Classical Tai Chi is where it all comes together because the action at the hips and pelvis is dynamic.  That is to say that the body will fluctuate appropriately between “anterior” and “posterior” tilts of the hips. The back leg is also not acting to powerfully “push off” like a sprinter.  In fact, whether moving forward or back the lead leg (after all depending on your viewing angle, a “back” leg can be in either front or back) is pulling and not pushing.  Quite frankly, the step size and vertical structure of Classical Tai Chi will not accommodate a powerful “push off” from the leg, it would topple your body.  So the extreme "energizing" necessary to drive a punch has to come from skillful movements of  the core and not the back leg.  In Classical Tai Chi we call such movements “quarter body movement” and as an example, one “quarter” of the core itself is actually fully engaged with the arm.   The “quarter” of the body achieves extreme energizing and then it relaxes instantaneously after the power is delivered. In doing so we can accomplish the famed “one inch punch” so popularized by Bruce Lee…but we do not have to stand in the large stance that he adopted to do so.

Any muscular energizing from the core will use the back leg to act as a shock absorber to the reaction force from the punch. Not a perfectly straight back leg which had to work to drive the body forward either.  Here is why we see,  it is also not necessary for the aficionado of Classical Tai Chi to beat on a makiwara or heavy bag to “practice their punches”.  This in contrast to the protestations of a student who lamented to both Master Hwa and I that he had not developed “self defense abilities” in his Tai Chi practice.  He was going to study Wing Chun instead of Tai Chi and build a makiwara so that he could practice his “power” punches.
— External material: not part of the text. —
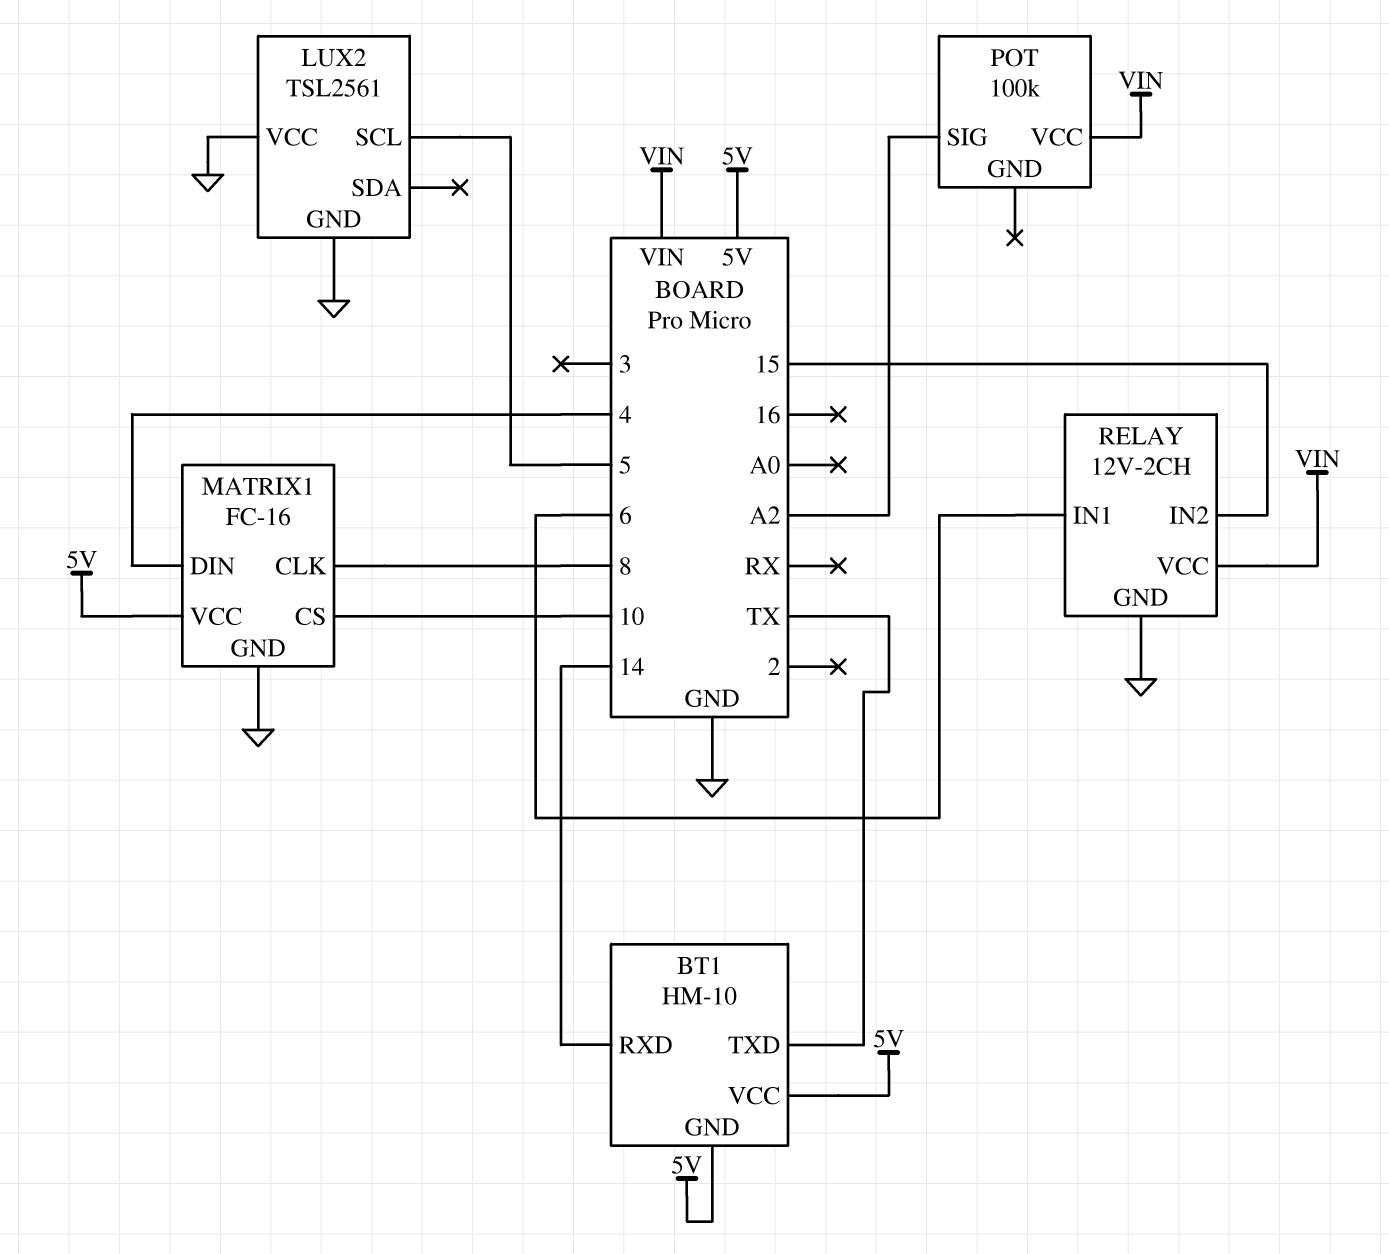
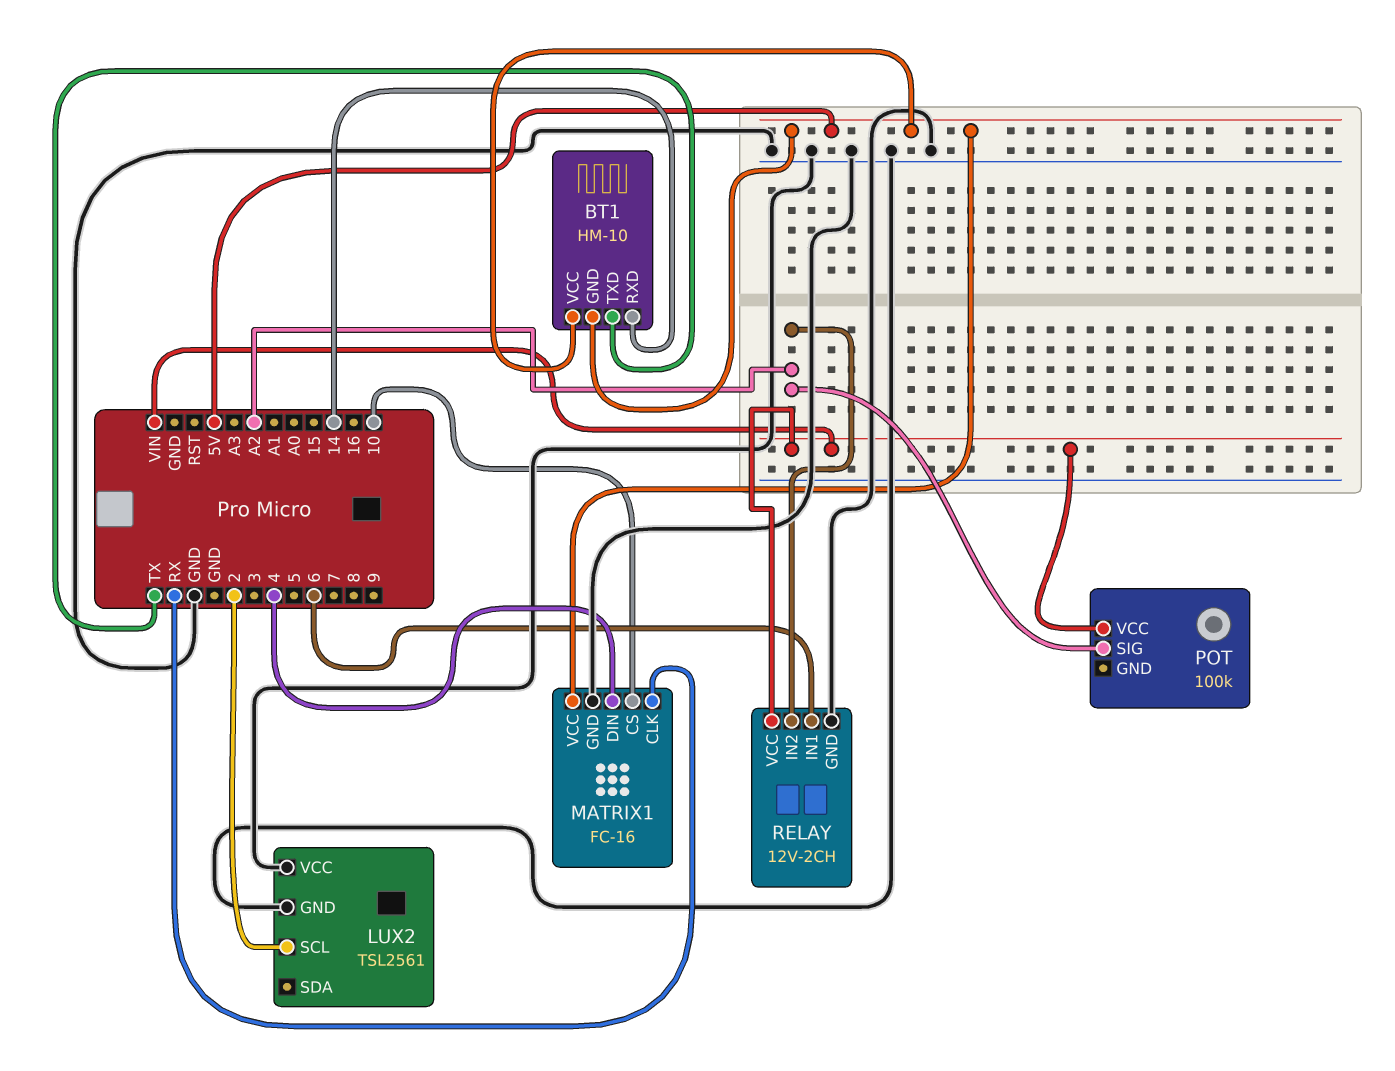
LUX2 pin SCL: 5 -> 2
MATRIX1 pin CLK: 8 -> RX
RELAY pin IN2: 15 -> A2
In studying the small frame stance of Wing Chun stylists, it is relatively easy to see they also “tuck” their hips under.  The disillusioned student will be right back where he was in the first place.  He certainly will not achieve power if he punches the makiwara or heavy bag by holding back his hips in an “anterior” tilt from such an upright stance.  Every time he punches with that tilt a great pressure will be exerted against the spine in an unusual direction.  Does he also plan to straighten his back leg in such a small frame stance, thus compounding  the pressures on the spine and small of the back?  How will he stay “rooted” if he pushes off, or does he plan on his body leaving the ground with every punch?